Microscopic polyangiitis is a rare autoimmune disorder that causes inflammation of blood vessels — also known as vasculitis. As a result, the patient ends up with restricted blood flow, which can damage organs and tissues. The condition can affect patients at any age. However, most cases are diagnosed in individuals in their 50s and 60s. Some of the most serious complications of microscopic polyangiitis include kidney or lung failure. It can also affect the skin, eyes, and nervous system.
Symptoms of Microscopic Polyangiitis
The symptoms of microscopic polyangiitis can vary from person to person. They also often come and go, and they may range in intensity during each episode. The most common ones include:
- Tingling or numbness
- Skin bumps
- Leg swelling
- Shortness of breath
- Unintended weight loss
- Sinus problems
- Dark-colored urine
- Joint pain
- Muscle pain
- Ear infections
- Vision problems
Infusion Therapy for Microscopic Polyangiitis
Traditional forms of treatment for microscopic polyangiitis include oral medications designed to suppress the immune system and decrease inflammation. However, some patients fail to obtain relief. When such is the case, infusion therapy can provide a viable alternative. Treatment is crucial, since MPA can progress at a rapid pace, making effective treatment necessary to prevent organ damage or failure.
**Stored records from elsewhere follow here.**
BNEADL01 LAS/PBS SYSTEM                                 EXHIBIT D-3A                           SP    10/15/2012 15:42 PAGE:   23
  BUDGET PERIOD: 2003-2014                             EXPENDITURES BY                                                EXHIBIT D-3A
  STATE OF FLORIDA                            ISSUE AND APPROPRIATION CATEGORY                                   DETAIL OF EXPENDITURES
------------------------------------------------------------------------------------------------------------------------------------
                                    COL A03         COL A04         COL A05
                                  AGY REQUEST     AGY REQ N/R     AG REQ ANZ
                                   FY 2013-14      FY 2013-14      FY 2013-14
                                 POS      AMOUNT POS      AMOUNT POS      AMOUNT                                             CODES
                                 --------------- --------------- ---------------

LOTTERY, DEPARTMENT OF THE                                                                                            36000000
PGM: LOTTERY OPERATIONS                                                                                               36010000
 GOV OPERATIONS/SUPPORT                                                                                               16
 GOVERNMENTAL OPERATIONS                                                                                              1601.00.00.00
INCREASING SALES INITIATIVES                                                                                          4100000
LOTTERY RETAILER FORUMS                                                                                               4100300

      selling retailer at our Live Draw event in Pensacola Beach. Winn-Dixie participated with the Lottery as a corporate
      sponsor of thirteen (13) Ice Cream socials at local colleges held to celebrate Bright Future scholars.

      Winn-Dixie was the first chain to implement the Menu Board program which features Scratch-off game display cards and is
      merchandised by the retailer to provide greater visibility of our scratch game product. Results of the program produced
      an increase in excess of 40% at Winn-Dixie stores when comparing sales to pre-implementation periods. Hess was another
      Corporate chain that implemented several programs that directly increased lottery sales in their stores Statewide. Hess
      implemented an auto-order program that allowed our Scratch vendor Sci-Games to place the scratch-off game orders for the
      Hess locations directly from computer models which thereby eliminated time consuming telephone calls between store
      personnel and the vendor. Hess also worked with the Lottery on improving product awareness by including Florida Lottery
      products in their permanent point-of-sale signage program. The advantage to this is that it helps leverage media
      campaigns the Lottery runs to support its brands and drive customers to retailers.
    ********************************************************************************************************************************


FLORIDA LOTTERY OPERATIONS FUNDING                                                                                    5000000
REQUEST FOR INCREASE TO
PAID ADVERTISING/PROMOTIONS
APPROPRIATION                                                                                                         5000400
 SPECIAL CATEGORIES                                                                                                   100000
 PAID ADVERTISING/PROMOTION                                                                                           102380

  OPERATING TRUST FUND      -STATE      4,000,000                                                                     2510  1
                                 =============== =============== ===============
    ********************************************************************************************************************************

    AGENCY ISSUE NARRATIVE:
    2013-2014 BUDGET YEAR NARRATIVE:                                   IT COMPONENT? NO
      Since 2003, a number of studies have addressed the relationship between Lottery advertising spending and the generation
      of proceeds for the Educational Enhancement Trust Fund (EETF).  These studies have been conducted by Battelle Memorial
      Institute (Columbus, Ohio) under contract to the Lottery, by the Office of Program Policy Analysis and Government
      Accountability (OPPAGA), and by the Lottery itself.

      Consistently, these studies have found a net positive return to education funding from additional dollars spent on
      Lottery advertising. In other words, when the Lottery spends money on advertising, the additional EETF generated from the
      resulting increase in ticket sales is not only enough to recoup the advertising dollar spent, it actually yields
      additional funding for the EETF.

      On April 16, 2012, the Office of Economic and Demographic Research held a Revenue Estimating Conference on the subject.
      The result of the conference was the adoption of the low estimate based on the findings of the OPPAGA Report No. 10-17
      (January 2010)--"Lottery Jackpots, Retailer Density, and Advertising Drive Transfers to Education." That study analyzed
An infusion therapy that works well for MPA is Rituximab. The medication is administered through an IV, generally once a week.
Since infusion medication is administered intravenously, it reaches your bloodstream immediately. As a result, patients experience faster relief than with oral medications. In severe cases, such Rituxan may be combined with prednisone.
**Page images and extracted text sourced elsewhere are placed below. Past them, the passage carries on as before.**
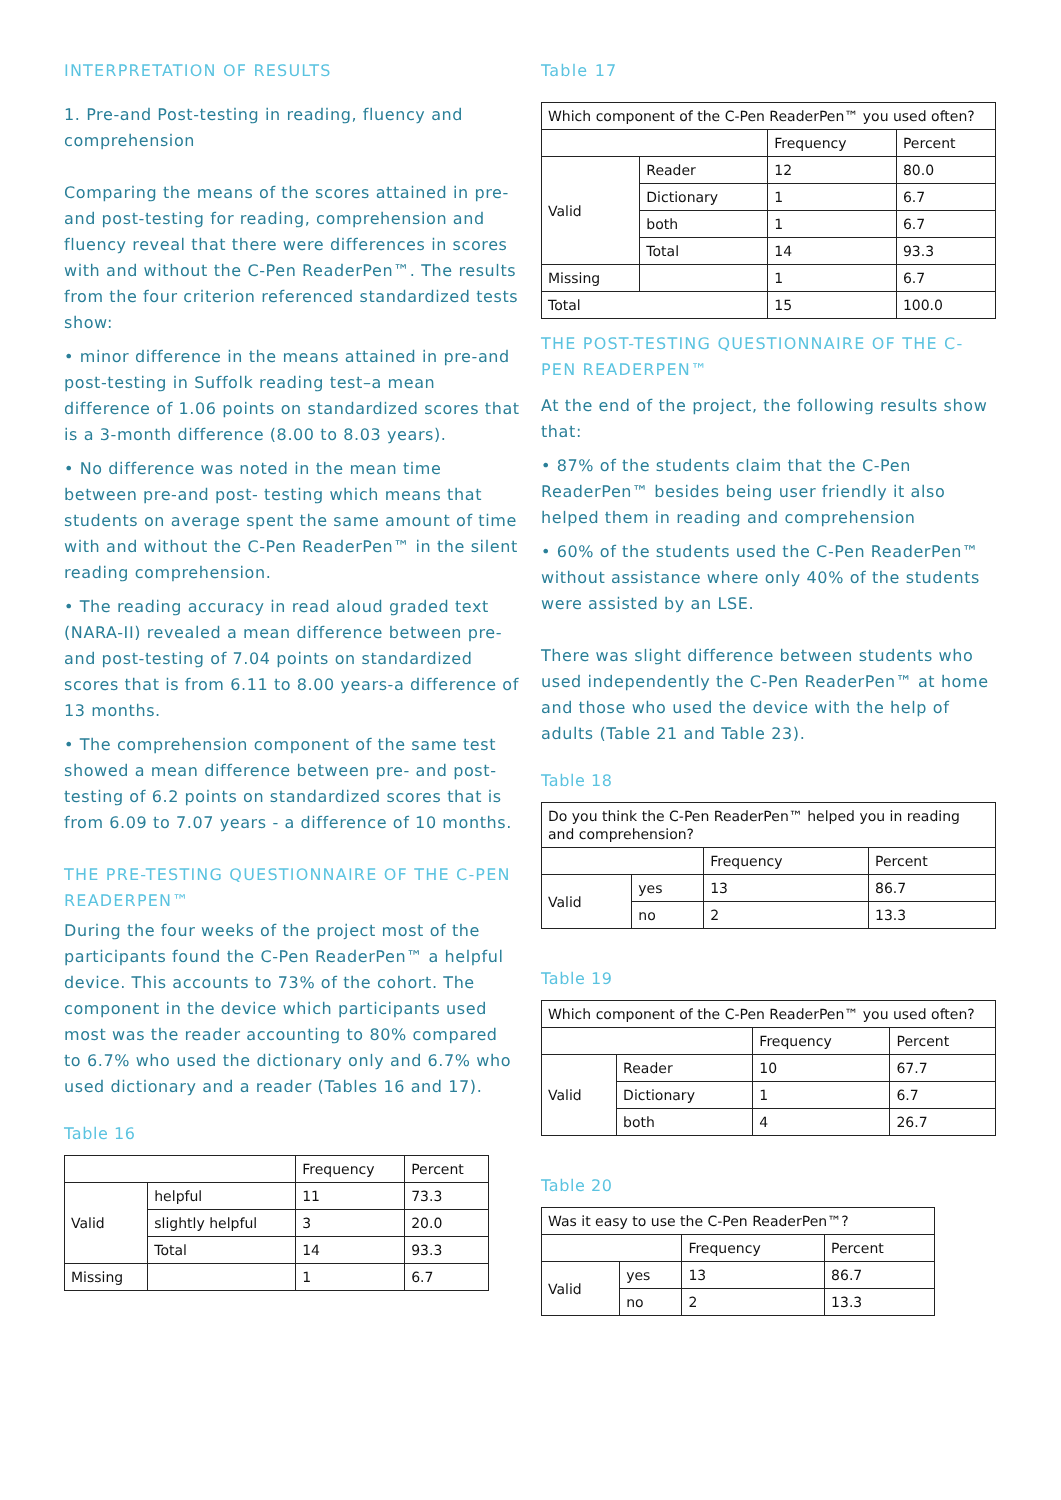INTERPRETATION OF RESULTS
1. Pre-and Post-testing in reading, fluency and comprehension
Comparing the means of the scores attained in pre-and post-testing for reading, comprehension and fluency reveal that there were differences in scores with and without the C-Pen ReaderPen™. The results from the four criterion referenced standardized tests show:
• minor difference in the means attained in pre-and post-testing in Suffolk reading test–a mean difference of 1.06 points on standardized scores that is a 3-month difference (8.00 to 8.03 years).
• No difference was noted in the mean time between pre-and post- testing which means that students on average spent the same amount of time with and without the C-Pen ReaderPen™ in the silent reading comprehension.
• The reading accuracy in read aloud graded text (NARA-II) revealed a mean difference between pre-and post-testing of 7.04 points on standardized scores that is from 6.11 to 8.00 years-a difference of 13 months.
• The comprehension component of the same test showed a mean difference between pre- and post-testing of 6.2 points on standardized scores that is from 6.09 to 7.07 years - a difference of 10 months.
THE PRE-TESTING QUESTIONNAIRE OF THE C-PEN READERPEN™
During the four weeks of the project most of the participants found the C-Pen ReaderPen™ a helpful device. This accounts to 73% of the cohort. The component in the device which participants used most was the reader accounting to 80% compared to 6.7% who used the dictionary only and 6.7% who used dictionary and a reader (Tables 16 and 17).
Table 16
| | | Frequency | Percent |
| --- | --- | --- | --- |
| Valid | helpful | 11 | 73.3 |
| | slightly helpful | 3 | 20.0 |
| | Total | 14 | 93.3 |
| Missing | | 1 | 6.7 |
Table 17
| Which component of the C-Pen ReaderPen™ you used often? | | | |
| --- | --- | --- | --- |
| | | Frequency | Percent |
| Valid | Reader | 12 | 80.0 |
| | Dictionary | 1 | 6.7 |
| | both | 1 | 6.7 |
| | Total | 14 | 93.3 |
| Missing | | 1 | 6.7 |
| Total | | 15 | 100.0 |
THE POST-TESTING QUESTIONNAIRE OF THE C-PEN READERPEN™
At the end of the project, the following results show that:
• 87% of the students claim that the C-Pen ReaderPen™ besides being user friendly it also helped them in reading and comprehension
• 60% of the students used the C-Pen ReaderPen™ without assistance where only 40% of the students were assisted by an LSE.
There was slight difference between students who used independently the C-Pen ReaderPen™ at home and those who used the device with the help of adults (Table 21 and Table 23).
Table 18
| Do you think the C-Pen ReaderPen™ helped you in reading and comprehension? | | | |
| --- | --- | --- | --- |
| | | Frequency | Percent |
| Valid | yes | 13 | 86.7 |
| | no | 2 | 13.3 |
Table 19
| Which component of the C-Pen ReaderPen™ you used often? | | | |
| --- | --- | --- | --- |
| | | Frequency | Percent |
| Valid | Reader | 10 | 67.7 |
| | Dictionary | 1 | 6.7 |
| | both | 4 | 26.7 |
Table 20
| Was it easy to use the C-Pen ReaderPen™? | | | |
| --- | --- | --- | --- |
| | | Frequency | Percent |
| Valid | yes | 13 | 86.7 |
| | no | 2 | 13.3 |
Are there side effects of infusion therapy for microscopic polyangiitis?
As with any prescription medication, infusion therapy for microscopic polyangiitis carries a risk of side effects. Some people may not experience any of them, but those who do may notice some of the following:
- Body aches
- Upper respiratory tract infections
- Pain or irritation at the site of infection
The best way to decrease risks associated with side effects is to have a healthcare professional monitor your infusions throughout their duration. This is something that we always do at Infusion Associates.
What to expect from Infusion Therapy
When you first arrive at any of our Infusion Associates locations, you’ll immediately notice a welcoming environment. You will first meet with one of our nurses or physicians, who will discuss with you all the details of your treatment — including dosage, duration, and the likelihood of side effects. You can take this time to ask questions and address concerns.
Once the initial consultation concludes, you will be escorted to one of our treatment rooms. If you would prefer a private one, you can request one when scheduling your appointment. You may bring a loved one to keep you company, as well as your favorite snacks. From our end, you’ll notice we provide several amenities to make your treatment as comfortable as possible — including cozy armchairs, blankets, coffee, tea or water, WiFi, and TV.